» **WHAT THE TASK REQUIRES**:
Format the lines of the listing below as a JSON list of strings, one string per line and blank lines omitted, starting at the line containing "seus maus costumes.*" and ending at the line containing "## Frases Célebres". Leave the pictures out of the answer.

» **DATA SHOWN**:
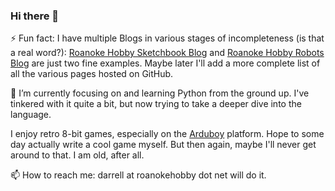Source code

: ### Hi there 👋

⚡ Fun fact: I have multiple Blogs in various stages of incompleteness (is that a real word?):
[Roanoke Hobby Sketchbook Blog](http://roanokehobby.github.io/Sketchbook/) and [Roanoke Hobby Robots Blog](https://roanokehobby.github.io/Robots/) are just two fine examples. Maybe later I'll add a more complete list of all the various pages hosted on GitHub.

🌱 I’m currently focusing on and learning Python from the ground up.  I've tinkered with it quite a bit, but now trying to take a deeper dive into the language.

I enjoy retro 8-bit games, especially on the [Arduboy](https://arduboy.com/) platform. Hope to some day actually write a cool game myself. But then again, maybe I'll never get around to that.  I am old, after all.

📫 How to reach me: darrell at roanokehobby dot net will do it.

<!--
**RoanokeHobby/RoanokeHobby** is a ✨ _special_ ✨ repository because its `README.md` (this file) appears on your GitHub profile.
For the web page, this file is located in the gh-pages branch. Go figure.
-->
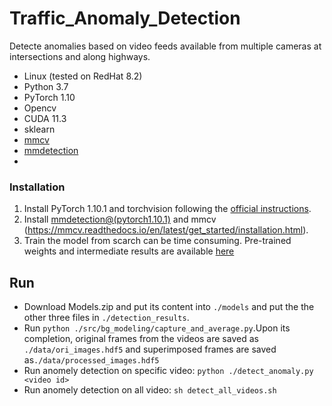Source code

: # Traffic_Anomaly_Detection
Detecte anomalies based on video feeds available from multiple cameras at intersections and along highways. 
- Linux (tested on RedHat 8.2)
- Python 3.7
- PyTorch 1.10
- Opencv
- CUDA 11.3
- sklearn
- [mmcv](https://github.com/open-mmlab/mmcv)
- [mmdetection](https://github.com/open-mmlab/mmdetection)
- 
### Installation

1. Install PyTorch 1.10.1 and torchvision following the [official instructions](https://pytorch.org/).
2. Install [mmdetection@(pytorch1.10.1)](https://mmdetection.readthedocs.io/en/latest/get_started.html#installation) and mmcv (https://mmcv.readthedocs.io/en/latest/get_started/installation.html).
3. Train the model from scarch can be time consuming. Pre-trained weights and intermediate results  are available [here](https://drive.google.com/drive/folders/12gyMVO3JxGDvpknqAeoaevrvvtXUgHz7?usp=sharing)

## Run
- Download Models.zip and put its content into  `./models` and put the the other three files in `./detection_results`.
- Run `python ./src/bg_modeling/capture_and_average.py`.Upon its completion, original frames from the videos are saved as `./data/ori_images.hdf5` and superimposed frames are saved as`./data/processed_images.hdf5`  
- Run anomely detection on specific video: `python ./detect_anomaly.py <video id>`
- Run anomely detection on all video: `sh detect_all_videos.sh`
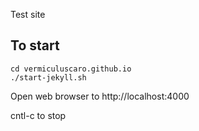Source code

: Test site

## To start

    cd vermiculuscaro.github.io
    ./start-jekyll.sh

Open web browser to http://localhost:4000

cntl-c to stop

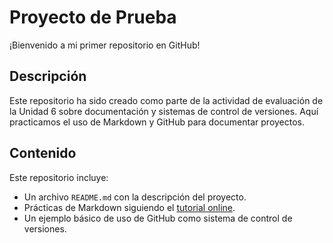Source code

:# Proyecto de Prueba

¡Bienvenido a mi primer repositorio en GitHub!

## Descripción

Este repositorio ha sido creado como parte de la actividad de evaluación de la Unidad 6 sobre documentación y sistemas de control de versiones. Aquí practicamos el uso de Markdown y GitHub para documentar proyectos.

## Contenido

Este repositorio incluye:

- Un archivo `README.md` con la descripción del proyecto.
- Prácticas de Markdown siguiendo el [tutorial online](https://www.markdowntutorial.com/es/).
- Un ejemplo básico de uso de GitHub como sistema de control de versiones.
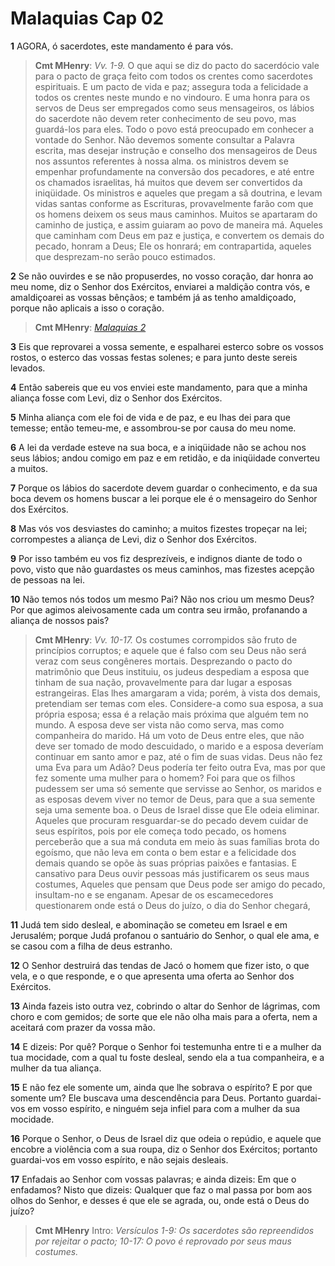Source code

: # Malaquias Cap 02

**1** 	AGORA, ó sacerdotes, este mandamento é para vós.

> **Cmt MHenry**: *Vv. 1-9.* O que aqui se diz do pacto do sacerdócio vale para o pacto de graça feito com todos os crentes como sacerdotes espirituais. E um pacto de vida e paz; assegura toda a felicidade a todos os crentes neste mundo e no vindouro. E uma honra para os servos de Deus ser empregados como seus mensageiros, os lábios do sacerdote não devem reter conhecimento de seu povo, mas guardá-los para eles. Todo o povo está preocupado em conhecer a vontade do Senhor. Não devemos somente consultar a Palavra escrita, mas desejar instrução e conselho dos mensageiros de Deus nos assuntos referentes à nossa alma. os ministros devem se empenhar profundamente na conversão dos pecadores, e até entre os chamados israelitas, há muitos que devem ser convertidos da iniqüidade. Os ministros e aqueles que pregam a sã doutrina, e levam vidas santas conforme as Escrituras, provavelmente farão com que os homens deixem os seus maus caminhos. Muitos se apartaram do caminho de justiça, e assim guiaram ao povo de maneira má. Aqueles que caminham com Deus em paz e justiça, e convertem os demais do pecado, honram a Deus; Ele os honrará; em contrapartida, aqueles que desprezam-no serão pouco estimados.

**2** 	Se não ouvirdes e se não propuserdes, no vosso coração, dar honra ao meu nome, diz o Senhor dos Exércitos, enviarei a maldição contra vós, e amaldiçoarei as vossas bênçãos; e também já as tenho amaldiçoado, porque não aplicais a isso o coração.

> **Cmt MHenry**: *[Malaquias 2](../39A-Ml/02.md#0)*

**3** 	Eis que reprovarei a vossa semente, e espalharei esterco sobre os vossos rostos, o esterco das vossas festas solenes; e para junto deste sereis levados.

**4** 	Então sabereis que eu vos enviei este mandamento, para que a minha aliança fosse com Levi, diz o Senhor dos Exércitos.

**5** 	Minha aliança com ele foi de vida e de paz, e eu lhas dei para que temesse; então temeu-me, e assombrou-se por causa do meu nome.

**6** 	A lei da verdade esteve na sua boca, e a iniqüidade não se achou nos seus lábios; andou comigo em paz e em retidão, e da iniqüidade converteu a muitos.

**7** 	Porque os lábios do sacerdote devem guardar o conhecimento, e da sua boca devem os homens buscar a lei porque ele é o mensageiro do Senhor dos Exércitos.

**8** 	Mas vós vos desviastes do caminho; a muitos fizestes tropeçar na lei; corrompestes a aliança de Levi, diz o Senhor dos Exércitos.

**9** 	Por isso também eu vos fiz desprezíveis, e indignos diante de todo o povo, visto que não guardastes os meus caminhos, mas fizestes acepção de pessoas na lei.

**10** 	Não temos nós todos um mesmo Pai? Não nos criou um mesmo Deus? Por que agimos aleivosamente cada um contra seu irmão, profanando a aliança de nossos pais?

> **Cmt MHenry**: *Vv. 10-17.* Os costumes corrompidos são fruto de princípios corruptos; e aquele que é falso com seu Deus não será veraz com seus congêneres mortais. Desprezando o pacto do matrimônio que Deus instituiu, os judeus despediam a esposa que tinham de sua nação, provavelmente para dar lugar a esposas estrangeiras. Elas lhes amargaram a vida; porém, à vista dos demais, pretendiam ser temas com eles. Considere-a como sua esposa, a sua própria esposa; essa é a relação mais próxima que alguém tem no mundo. A esposa deve ser vista não como serva, mas como companheira do marido. Há um voto de Deus entre eles, que não deve ser tomado de modo descuidado, o marido e a esposa deveríam continuar em santo amor e paz, até o fim de suas vidas. Deus não fez uma Eva para um Adão? Deus podería ter feito outra Eva, mas por que fez somente uma mulher para o homem? Foi para que os filhos pudessem ser uma só semente que servisse ao Senhor, os maridos e as esposas devem viver no temor de Deus, para que a sua semente seja uma semente boa. o Deus de Israel disse que Ele odeia eliminar. Aqueles que procuram resguardar-se do pecado devem cuidar de seus espíritos, pois por ele começa todo pecado, os homens perceberão que a sua má conduta em meio às suas famílias brota do egoísmo, que não leva em conta o bem estar e a felicidade dos demais quando se opõe às suas próprias paixões e fantasias. E cansativo para Deus ouvir pessoas más justificarem os seus maus costumes, Aqueles que pensam que Deus pode ser amigo do pecado, insultam-no e se enganam. Apesar de os escamecedores questionarem onde está o Deus do juízo, o dia do Senhor chegará,

**11** 	Judá tem sido desleal, e abominação se cometeu em Israel e em Jerusalém; porque Judá profanou o santuário do Senhor, o qual ele ama, e se casou com a filha de deus estranho.

**12** 	O Senhor destruirá das tendas de Jacó o homem que fizer isto, o que vela, e o que responde, e o que apresenta uma oferta ao Senhor dos Exércitos.

**13** 	Ainda fazeis isto outra vez, cobrindo o altar do Senhor de lágrimas, com choro e com gemidos; de sorte que ele não olha mais para a oferta, nem a aceitará com prazer da vossa mão.

**14** 	E dizeis: Por quê? Porque o Senhor foi testemunha entre ti e a mulher da tua mocidade, com a qual tu foste desleal, sendo ela a tua companheira, e a mulher da tua aliança.

**15** 	E não fez ele somente um, ainda que lhe sobrava o espírito? E por que somente um? Ele buscava uma descendência para Deus. Portanto guardai-vos em vosso espírito, e ninguém seja infiel para com a mulher da sua mocidade.

**16** 	Porque o Senhor, o Deus de Israel diz que odeia o repúdio, e aquele que encobre a violência com a sua roupa, diz o Senhor dos Exércitos; portanto guardai-vos em vosso espírito, e não sejais desleais.

**17** 	Enfadais ao Senhor com vossas palavras; e ainda dizeis: Em que o enfadamos? Nisto que dizeis: Qualquer que faz o mal passa por bom aos olhos do Senhor, e desses é que ele se agrada, ou, onde está o Deus do juízo?


> **Cmt MHenry** Intro: *Versículos 1-9: Os sacerdotes são repreendidos por rejeitar o pacto; 10-17: O povo é reprovado por seus maus costumes.*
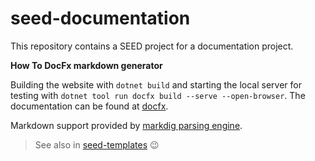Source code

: # seed-documentation

This repository contains a SEED project for a documentation project.


**How To DocFx markdown generator**

Building the website with `dotnet build` and starting the local server for testing with `dotnet tool run docfx build --serve --open-browser`. The documentation can be found at [docfx](https://dotnet.github.io/docfx/).

Markdown support provided by [markdig parsing engine](https://dotnet.github.io/docfx/docs/markdown.html).


> See also in [seed-templates](https://github.com/bqstony/seed-templates/blob/main/architecture/readme.md) 😉
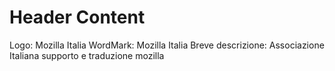 # Header Content

Logo: Mozilla Italia
WordMark: Mozilla Italia
Breve descrizione: Associazione Italiana supporto e traduzione mozilla
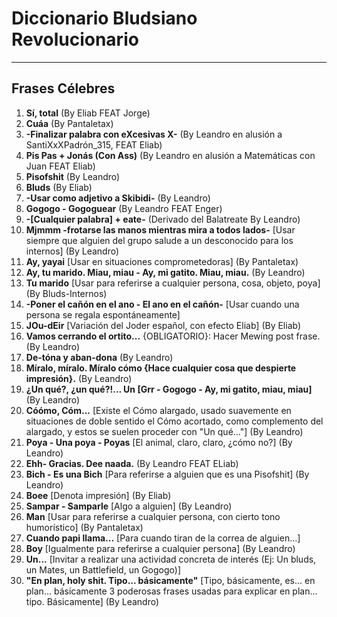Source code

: # Diccionario Bludsiano Revolucionario
---
## Frases Célebres

1.  **Sí, total** (By Eliab FEAT Jorge)
2.  **Cuáa** (By Pantaletax)
3.  **-Finalizar palabra con eXcesivas X-** (By Leandro en alusión a SantiXxXPadrón_315, FEAT Eliab)
4.  **Pis Pas + Jonás (Con Ass)** (By Leandro en alusión a Matemáticas con Juan FEAT Eliab)
5.  **Pisofshit** (By Leandro)
6.  **Bluds** (By Eliab)
7.  **-Usar como adjetivo a Skibidi-** (By Leandro)
8.  **Gogogo - Gogoguear** (By Leandro FEAT Enger)
9.  **-[Cualquier palabra] + eate-** (Derivado del Balatreate By Leandro)
10. **Mjmmm -frotarse las manos mientras mira a todos lados-** [Usar siempre que alguien del grupo salude a un desconocido para los internos] (By Leandro)
11. **Ay, yayai** [Usar en situaciones comprometedoras] (By Pantaletax)
12. **Ay, tu marido. Miau, miau - Ay, mi gatito. Miau, miau.** (By Leandro)
13. **Tu marido** [Usar para referirse a cualquier persona, cosa, objeto, poya] (By Bluds-Internos)
14. **-Poner el cañón en el ano - El ano en el cañón-** [Usar cuando una persona se regala espontáneamente]
15. **JOu-dEir** [Variación del Joder español, con efecto Eliab] (By Eliab)
16. **Vamos cerrando el ortito...** {OBLIGATORIO}: Hacer Mewing post frase. (By Leandro)
17. **De-tóna y aban-dona** (By Leandro)
18. **Míralo, míralo. Míralo cómo {Hace cualquier cosa que despierte impresión}.** (By Leandro)
19. **¿Un qué?, ¿un qué?!... Un [Grr - Gogogo - Ay, mi gatito, miau, miau]** (By Leandro)
20. **Cóómo, Cóm...** [Existe el Cómo alargado, usado suavemente en situaciones de doble sentido el Cómo acortado, como complemento del alargado, y estos se suelen proceder con "Un qué..."] (By Leandro)
21. **Poya - Una poya - Poyas** [El animal, claro, claro, ¿cómo no?] (By Leandro)
22. **Ehh- Gracias. Dee naada.** (By Leandro FEAT ELiab)
23. **Bich - Es una Bich** [Para referirse a alguien que es una Pisofshit] (By Leandro)
24. **Boee** [Denota impresión] (By Eliab)
25. **Sampar - Samparle** [Algo a alguien] (By Leandro)
26. **Man** [Usar para referirse a cualquier persona, con cierto tono humorístico] (By Pantaletax)
27. **Cuando papi llama...** [Para cuando tiran de la correa de alguien...]
28. **Boy** [Igualmente para referirse a cualquier persona] (By Leandro)
29. **Un...** [Invitar a realizar una actividad concreta de interés (Ej: Un bluds, un Mates, un Battlefield, un Gogogo)]
30. **"En plan, holy shit. Tipo... básicamente"** [Tipo, básicamente, es... en plan... básicamente 3 poderosas frases usadas para explicar en plan... tipo. Básicamente] (By Leandro) 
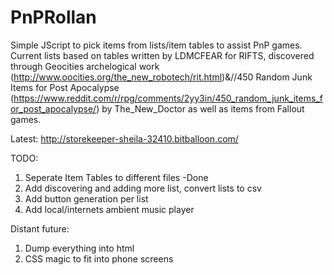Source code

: # PnPRollan
Simple JScript to pick items from lists/item tables to assist PnP games.
Current lists based on tables written by LDMCFEAR for RIFTS, discovered through Geocities archelogical work (http://www.oocities.org/the_new_robotech/rit.html)&//450 Random Junk Items for Post Apocalypse (https://www.reddit.com/r/rpg/comments/2yy3in/450_random_junk_items_for_post_apocalypse/) by The_New_Doctor as well as items from Fallout games.

Latest: http://storekeeper-sheila-32410.bitballoon.com/

TODO:  
1. Seperate Item Tables to different files -Done  
2. Add discovering and adding more list, convert lists to csv  
3. Add button generation per list  
4. Add local/internets ambient music player  

Distant future:  
1. Dump everything into html  
2. CSS magic to fit into phone screens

» **RESPONSE AREA**:
[
  "> **Cmt MHenry** Intro: *Versículos 1-9: Os sacerdotes são repreendidos por rejeitar o pacto; 10-17: O povo é reprovado por seus maus costumes.*",
  "Source code",
  ": # seed-documentation",
  "This repository contains a SEED project for a documentation project.",
  "**How To DocFx markdown generator**",
  "Building the website with `dotnet build` and starting the local server for testing with `dotnet tool run docfx build --serve --open-browser`. The documentation can be found at [docfx](https://dotnet.github.io/docfx/).",
  "Markdown support provided by [markdig parsing engine](https://dotnet.github.io/docfx/docs/markdown.html).",
  "> See also in [seed-templates](https://github.com/bqstony/seed-templates/blob/main/architecture/readme.md) 😉",
  " # Header Content",
  "Logo: Mozilla Italia",
  "WordMark: Mozilla Italia",
  "Breve descrizione: Associazione Italiana supporto e traduzione mozilla",
  "Source code",
  ": # Diccionario Bludsiano Revolucionario",
  "---",
  "## Frases Célebres"
]